## EXERCISE PROMPT
Look through the records, and wherever the string "учителем" turns up, copy out that line.

*** LISTED RECORDS ***

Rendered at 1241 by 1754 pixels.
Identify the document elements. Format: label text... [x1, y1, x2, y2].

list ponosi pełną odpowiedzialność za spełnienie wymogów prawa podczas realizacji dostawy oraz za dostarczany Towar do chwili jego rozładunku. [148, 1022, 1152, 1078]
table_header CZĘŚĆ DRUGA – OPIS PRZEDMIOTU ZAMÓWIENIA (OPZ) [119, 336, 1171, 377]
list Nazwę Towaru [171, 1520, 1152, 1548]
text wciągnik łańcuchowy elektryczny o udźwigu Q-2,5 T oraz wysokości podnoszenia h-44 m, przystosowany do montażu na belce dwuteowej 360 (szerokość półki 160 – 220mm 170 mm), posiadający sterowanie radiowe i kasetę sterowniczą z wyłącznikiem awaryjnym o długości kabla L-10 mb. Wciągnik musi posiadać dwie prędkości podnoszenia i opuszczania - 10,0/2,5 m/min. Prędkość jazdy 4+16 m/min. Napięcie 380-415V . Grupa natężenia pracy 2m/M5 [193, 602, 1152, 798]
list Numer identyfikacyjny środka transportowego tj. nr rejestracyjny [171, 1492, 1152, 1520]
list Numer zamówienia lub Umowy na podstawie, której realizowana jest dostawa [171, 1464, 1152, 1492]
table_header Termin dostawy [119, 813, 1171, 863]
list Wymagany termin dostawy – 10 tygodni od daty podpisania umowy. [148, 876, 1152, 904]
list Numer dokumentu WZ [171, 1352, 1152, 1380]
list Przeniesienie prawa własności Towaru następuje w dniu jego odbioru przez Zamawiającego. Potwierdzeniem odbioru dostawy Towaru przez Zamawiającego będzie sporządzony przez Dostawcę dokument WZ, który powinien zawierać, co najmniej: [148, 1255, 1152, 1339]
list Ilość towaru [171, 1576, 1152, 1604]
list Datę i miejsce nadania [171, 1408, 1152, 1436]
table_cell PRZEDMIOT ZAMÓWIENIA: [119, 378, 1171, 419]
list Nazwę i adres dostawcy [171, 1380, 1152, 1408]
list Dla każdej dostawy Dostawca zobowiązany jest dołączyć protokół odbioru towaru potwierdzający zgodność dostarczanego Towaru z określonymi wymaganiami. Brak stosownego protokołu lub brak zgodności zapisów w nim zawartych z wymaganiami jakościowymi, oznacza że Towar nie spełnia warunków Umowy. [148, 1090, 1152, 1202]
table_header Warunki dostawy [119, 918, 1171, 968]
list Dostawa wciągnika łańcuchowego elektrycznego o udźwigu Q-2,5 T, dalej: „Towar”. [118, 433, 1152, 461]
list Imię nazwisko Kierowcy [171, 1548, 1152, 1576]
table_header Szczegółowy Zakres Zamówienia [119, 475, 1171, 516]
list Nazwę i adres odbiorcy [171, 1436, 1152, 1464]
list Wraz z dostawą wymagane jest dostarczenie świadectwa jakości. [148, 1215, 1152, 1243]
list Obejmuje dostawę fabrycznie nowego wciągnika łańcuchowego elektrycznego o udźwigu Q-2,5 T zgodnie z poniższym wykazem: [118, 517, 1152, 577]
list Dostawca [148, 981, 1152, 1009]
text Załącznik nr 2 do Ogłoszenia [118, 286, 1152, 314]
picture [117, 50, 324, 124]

***
*** LISTED RECORDS ***

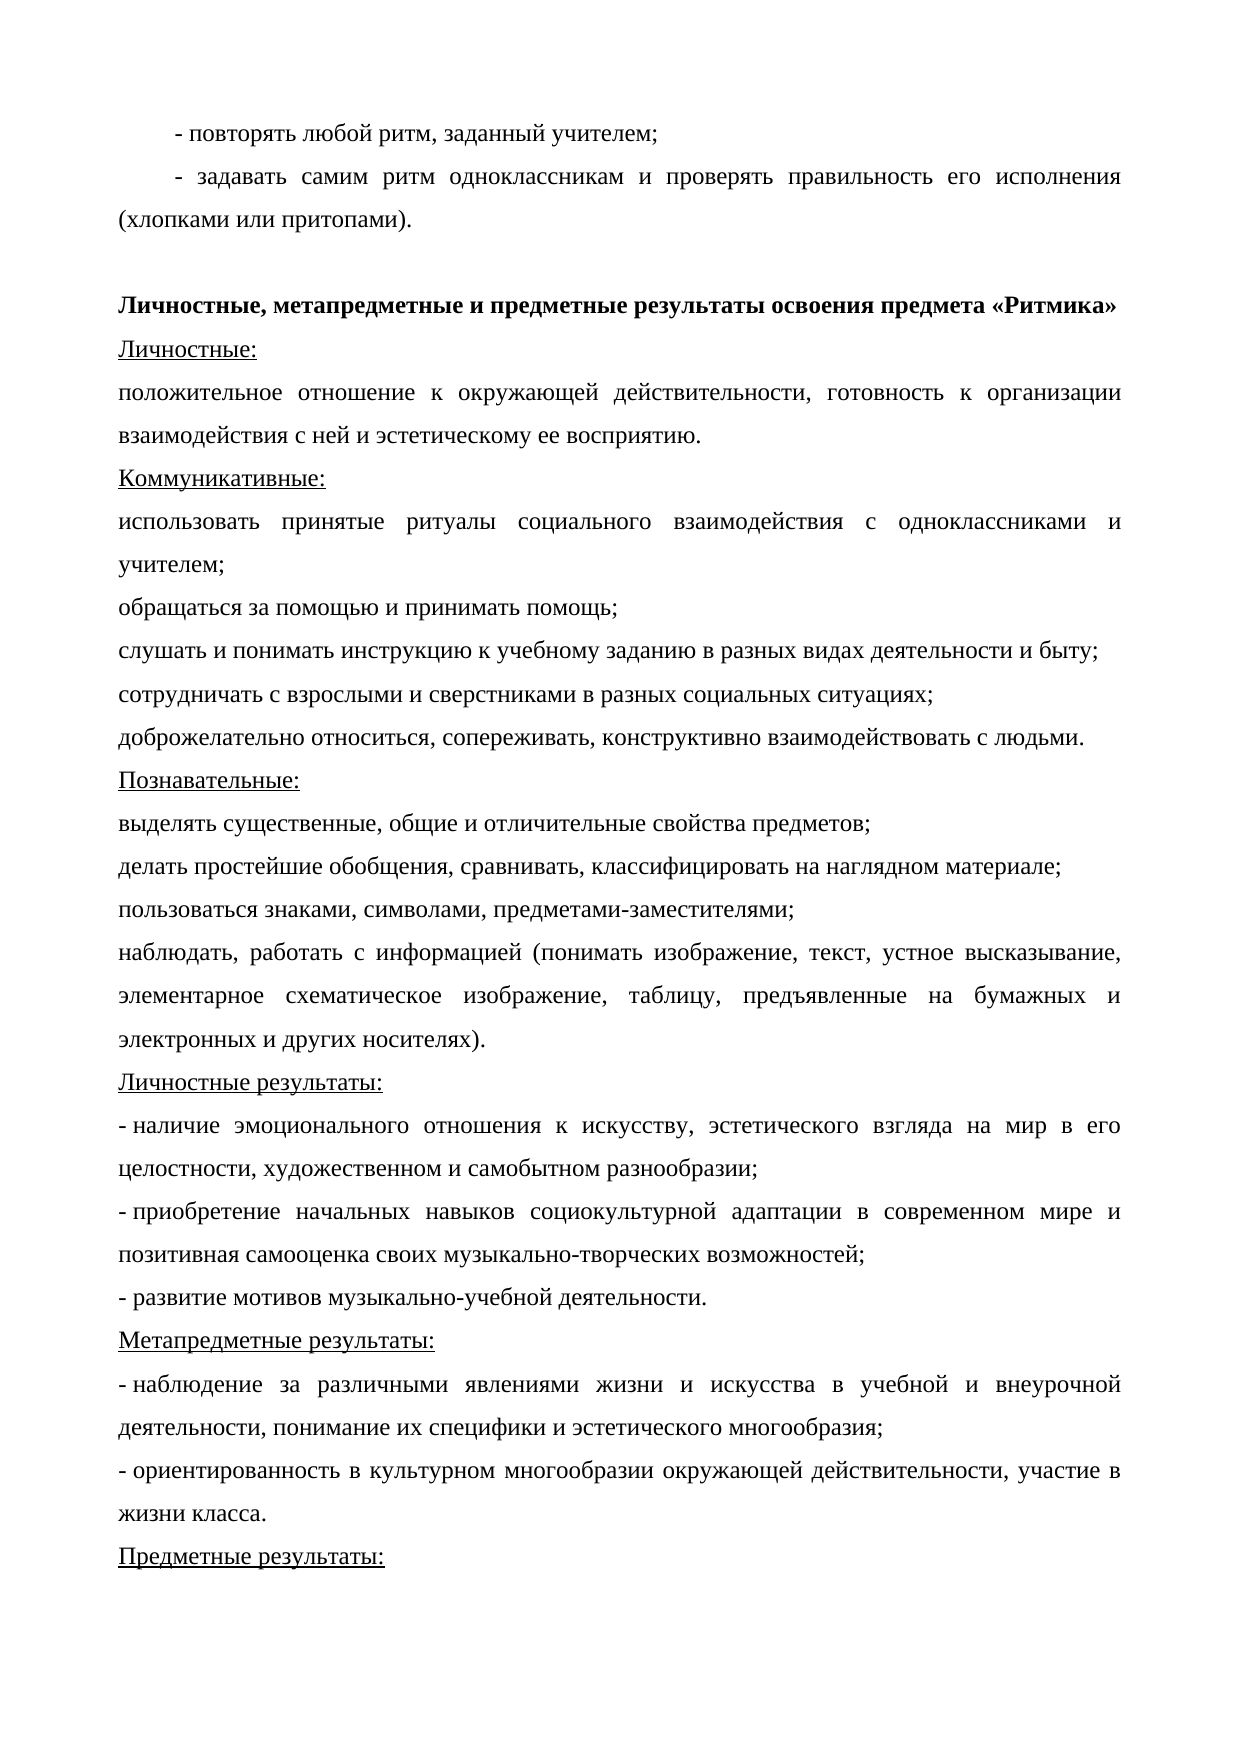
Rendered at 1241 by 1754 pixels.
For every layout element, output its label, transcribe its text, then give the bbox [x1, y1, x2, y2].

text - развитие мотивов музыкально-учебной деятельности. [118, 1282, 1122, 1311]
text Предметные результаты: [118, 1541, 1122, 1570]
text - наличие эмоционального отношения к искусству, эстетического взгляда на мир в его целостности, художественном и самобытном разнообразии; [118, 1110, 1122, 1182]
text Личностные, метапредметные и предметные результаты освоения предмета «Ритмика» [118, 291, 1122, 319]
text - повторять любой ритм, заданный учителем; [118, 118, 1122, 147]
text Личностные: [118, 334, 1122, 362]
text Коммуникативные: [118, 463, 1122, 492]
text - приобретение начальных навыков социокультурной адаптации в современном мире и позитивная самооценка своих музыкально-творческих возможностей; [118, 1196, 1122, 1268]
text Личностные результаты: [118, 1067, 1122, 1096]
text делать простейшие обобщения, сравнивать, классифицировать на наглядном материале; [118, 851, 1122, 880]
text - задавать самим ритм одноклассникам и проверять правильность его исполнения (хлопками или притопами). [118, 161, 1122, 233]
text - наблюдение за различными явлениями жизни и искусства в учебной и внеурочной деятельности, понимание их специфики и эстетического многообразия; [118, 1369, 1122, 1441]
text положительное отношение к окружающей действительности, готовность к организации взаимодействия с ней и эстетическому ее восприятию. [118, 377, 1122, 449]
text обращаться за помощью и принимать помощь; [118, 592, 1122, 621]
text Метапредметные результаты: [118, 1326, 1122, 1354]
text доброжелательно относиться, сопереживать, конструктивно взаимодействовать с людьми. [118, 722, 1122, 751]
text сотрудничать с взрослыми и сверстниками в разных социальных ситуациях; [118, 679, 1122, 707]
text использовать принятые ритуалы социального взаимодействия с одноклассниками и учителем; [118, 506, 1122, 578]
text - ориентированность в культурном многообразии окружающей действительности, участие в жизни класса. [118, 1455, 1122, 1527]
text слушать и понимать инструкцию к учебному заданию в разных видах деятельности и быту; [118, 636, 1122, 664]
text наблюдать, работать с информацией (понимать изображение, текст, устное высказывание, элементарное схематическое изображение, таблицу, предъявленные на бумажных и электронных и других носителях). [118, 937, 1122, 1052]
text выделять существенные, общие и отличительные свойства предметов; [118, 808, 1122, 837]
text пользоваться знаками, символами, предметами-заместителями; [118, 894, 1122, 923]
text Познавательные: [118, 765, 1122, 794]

***
*** LISTED RECORDS ***

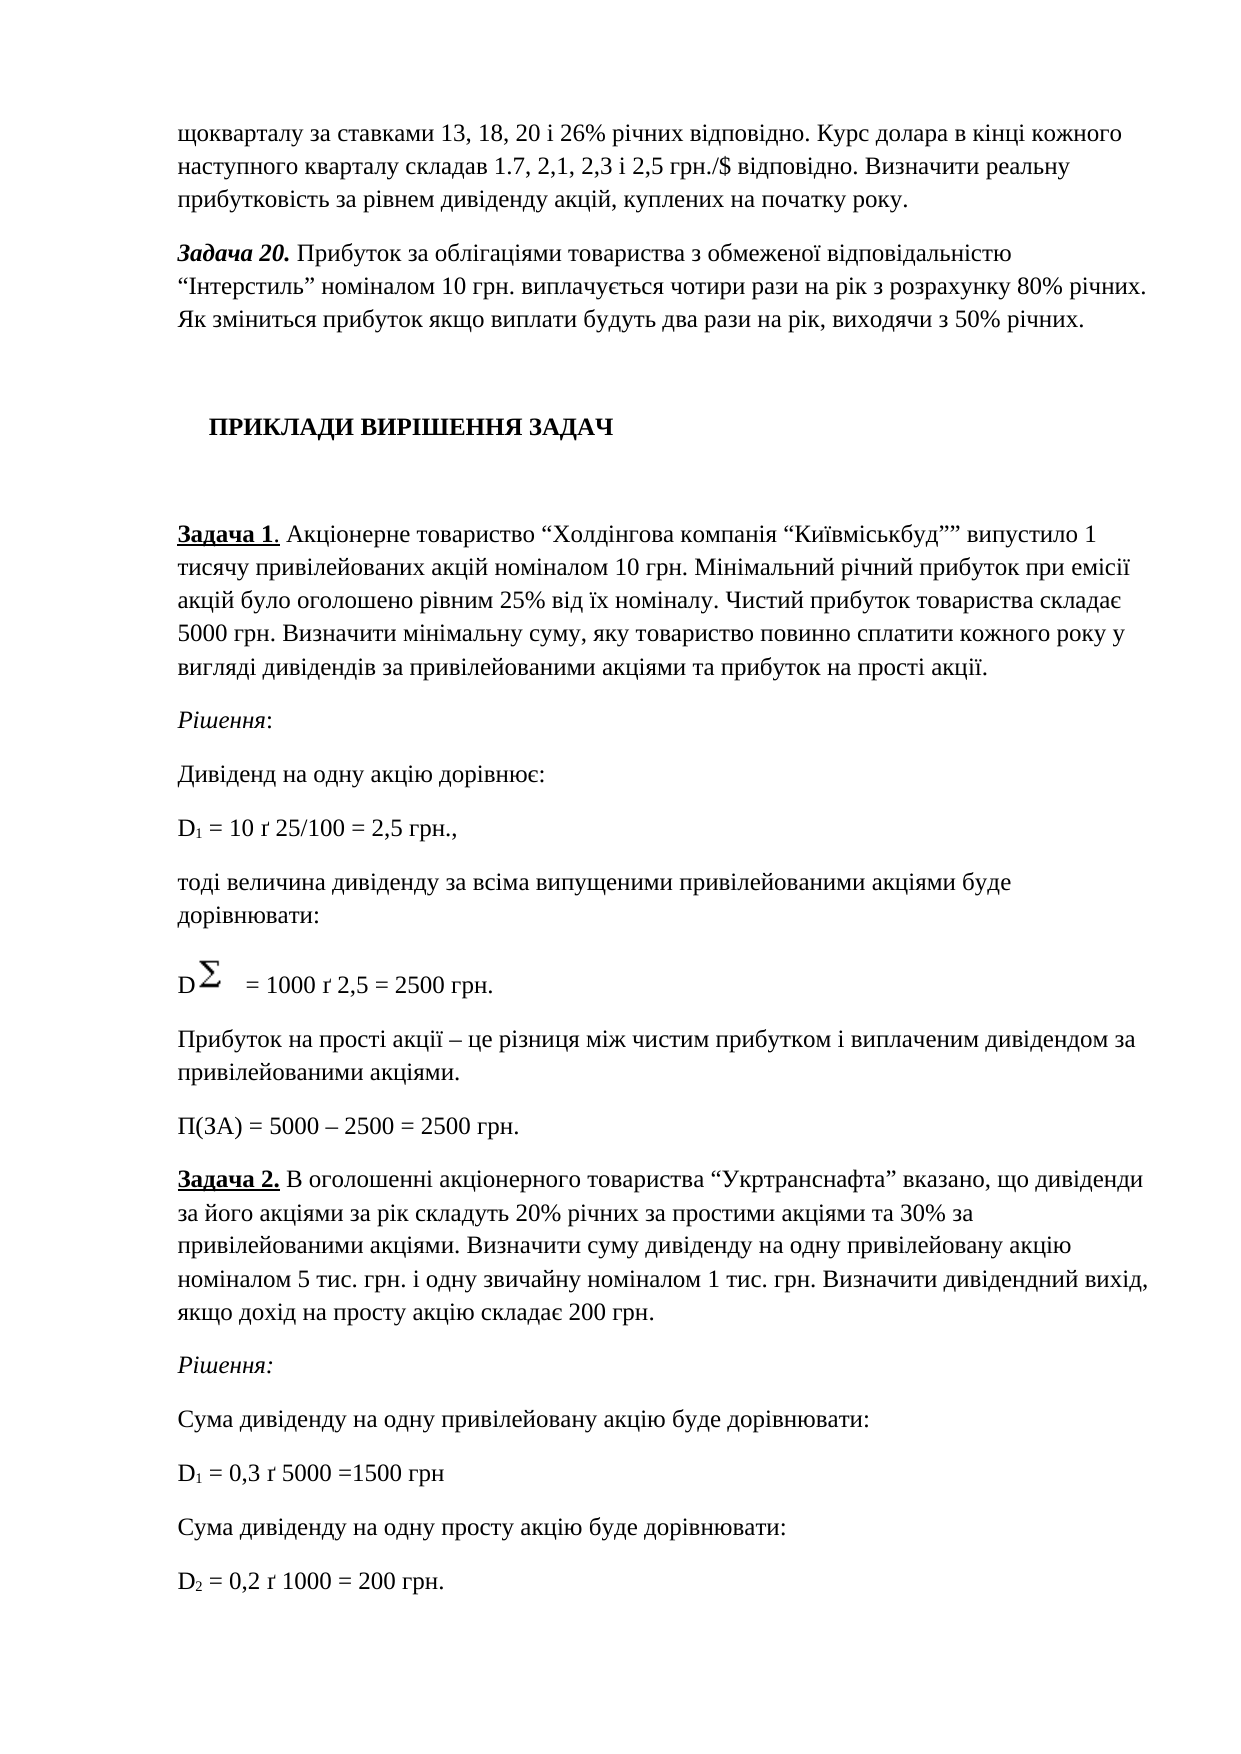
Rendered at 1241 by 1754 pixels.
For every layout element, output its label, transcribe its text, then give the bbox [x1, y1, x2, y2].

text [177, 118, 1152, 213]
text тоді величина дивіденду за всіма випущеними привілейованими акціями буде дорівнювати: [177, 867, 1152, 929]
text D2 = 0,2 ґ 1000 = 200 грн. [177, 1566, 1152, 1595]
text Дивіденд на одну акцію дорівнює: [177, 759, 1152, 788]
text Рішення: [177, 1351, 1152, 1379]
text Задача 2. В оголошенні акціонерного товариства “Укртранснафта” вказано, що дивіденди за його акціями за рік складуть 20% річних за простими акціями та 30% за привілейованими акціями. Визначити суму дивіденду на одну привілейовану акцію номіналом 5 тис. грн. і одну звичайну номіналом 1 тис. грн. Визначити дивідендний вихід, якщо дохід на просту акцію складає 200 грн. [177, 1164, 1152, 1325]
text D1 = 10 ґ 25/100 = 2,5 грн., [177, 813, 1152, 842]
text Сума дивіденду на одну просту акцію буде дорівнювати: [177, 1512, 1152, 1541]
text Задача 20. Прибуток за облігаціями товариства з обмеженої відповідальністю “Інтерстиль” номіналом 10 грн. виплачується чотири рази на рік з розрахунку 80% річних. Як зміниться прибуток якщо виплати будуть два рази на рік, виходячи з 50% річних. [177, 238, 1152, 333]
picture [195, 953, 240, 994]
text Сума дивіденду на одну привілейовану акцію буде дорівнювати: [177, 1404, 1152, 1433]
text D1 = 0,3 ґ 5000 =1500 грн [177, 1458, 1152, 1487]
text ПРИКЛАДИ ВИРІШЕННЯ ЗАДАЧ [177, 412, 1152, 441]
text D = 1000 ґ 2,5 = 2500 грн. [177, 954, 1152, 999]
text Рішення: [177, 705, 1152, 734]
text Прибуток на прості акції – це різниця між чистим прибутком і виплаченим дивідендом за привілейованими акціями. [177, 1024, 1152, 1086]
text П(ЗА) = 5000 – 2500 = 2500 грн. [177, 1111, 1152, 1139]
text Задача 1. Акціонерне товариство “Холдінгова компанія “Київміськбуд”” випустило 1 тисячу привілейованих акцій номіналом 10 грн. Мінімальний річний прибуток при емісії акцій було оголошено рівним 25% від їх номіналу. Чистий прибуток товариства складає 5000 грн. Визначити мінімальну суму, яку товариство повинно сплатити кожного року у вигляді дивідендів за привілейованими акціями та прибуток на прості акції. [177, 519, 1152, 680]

***

## TASK OUTPUT
text - повторять любой ритм, заданный учителем; [118, 118, 1122, 147]
text использовать принятые ритуалы социального взаимодействия с одноклассниками и учителем; [118, 506, 1122, 578]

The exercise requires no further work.